### [What the task asks]
In the pull request description below, what check does the C++ `MXFP8Quantizer::create_tensor` apply after the change?

### [Selected excerpt]
Improve the dimension checks for the FP8 recipes by ptrendx · Pull Request #2894 · NVIDIA/TransformerEngine

ptrendx · 2026-04-16T20:26:58Z

Description

Improved the dimension checks for the FP8 recipes. The old one was too restrictive and did not have any recipe-aware logic.

Dimension check changes

Layer	Recipe	Before	After
Python `assert_dim_for_fp8_exec` (`utils.py`)	all FP8/FP4	`M % 8 == 0` ∧ `last_dim % 16 == 0`, run before the recipe is known	Removed — guard was recipe-agnostic and stricter than any underlying kernel required
C++ `MXFP8Quantizer::create_tensor` / `get_scale_shape`	MXFP8	`first_dim % 32` ∧ `last_dim % 32`	`last_dim % 16` only (TMA 16 B alignment). Scale tensor uses `DIVUP` for partial trailing blocks
C++ `NVFP4Quantizer::create_tensor` / `get_scale_shape`	NVFP4	`first_dim % 32` ∧ `last_dim % 32`	`last_dim % 32` always; `first_dim % 16` only when RHT is enabled (Hadamard block size)
C++ `swizzle_block_scaling.cu` kernel	Float8 1×128 block	`data_rows % 4 == 0`	Unchanged — real kernel requirement; error message clarified with actual `data_rows`
C++ `cublaslt_gemm.cu` MXFP8 path	MXFP8	No explicit check — cuBLAS returns opaque CUBLAS_STATUS_NOT_SUPPORTED` / "no algo found"	`lda % 16 == 0` ∧ `ldb % 16 == 0` via `min_alignment_elements(dtype)` using `typeToNumBits` (16 B alignment for FP8)
C++ `cublaslt_gemm.cu` NVFP4 path	NVFP4	No explicit check — opaque cuBLAS error	`lda % 32 == 0` ∧ `ldb % 32 == 0` (16 B alignment for FP4 = 32 elements)
C++ `cublaslt_gemm.cu` 1D block-scaled FP8 path	Float8BlockScaling 1×128	No explicit check	`n % 8 == 0` for the native 1D block-scaling path
Python `is_quantizable` → `supports_quantized_allgather` (`mxfp8_tensor.py`)	MXFP8	Both-dim `% 32`	Renamed. `last_dim % 16`; also `first_dim % 32` when columnwise usage (block boundary across ranks)
Python `is_quantizable` → `supports_quantized_allgather` (`nvfp4_tensor.py`)	NVFP4	Both-dim `% 32`	Renamed. `last_dim % 32`; also `first_dim % 16` when columnwise usage

Fixes # (issue)

Type of change

Documentation change (change only to the documentation, either a fix or a new content)
Bug fix (non-breaking change which fixes an issue)
New feature (non-breaking change which adds functionality)
Breaking change (fix or feature that would cause existing functionality to not work as expected)

### [Available data]
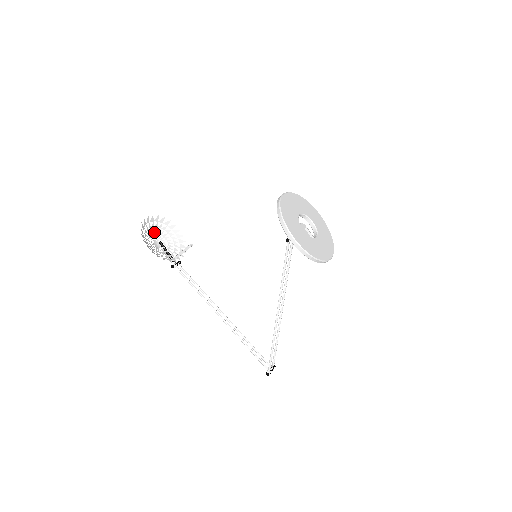
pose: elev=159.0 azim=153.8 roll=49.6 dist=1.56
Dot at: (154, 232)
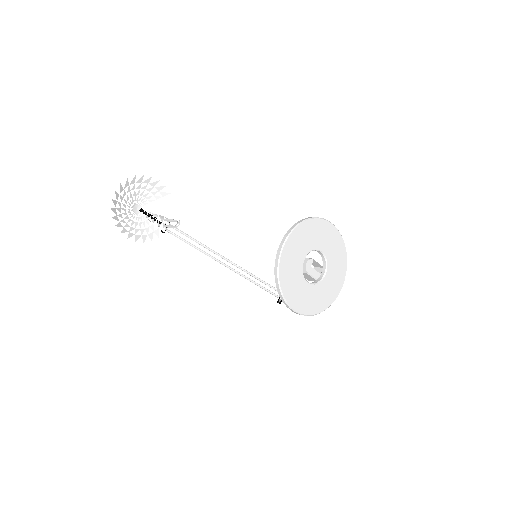
Dot at: occluded
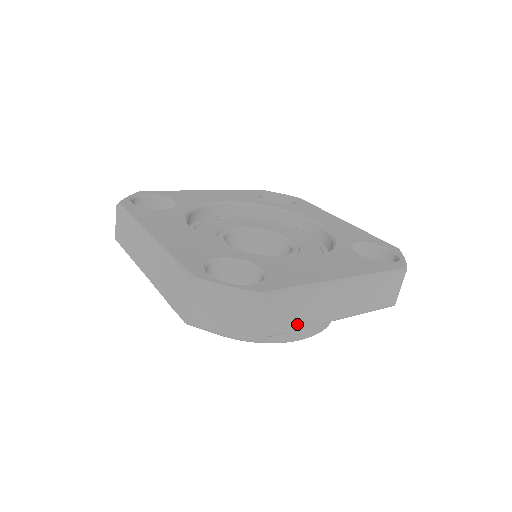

### [Problem solution]
It checks only `last_dim % 16`, for TMA 16 B alignment.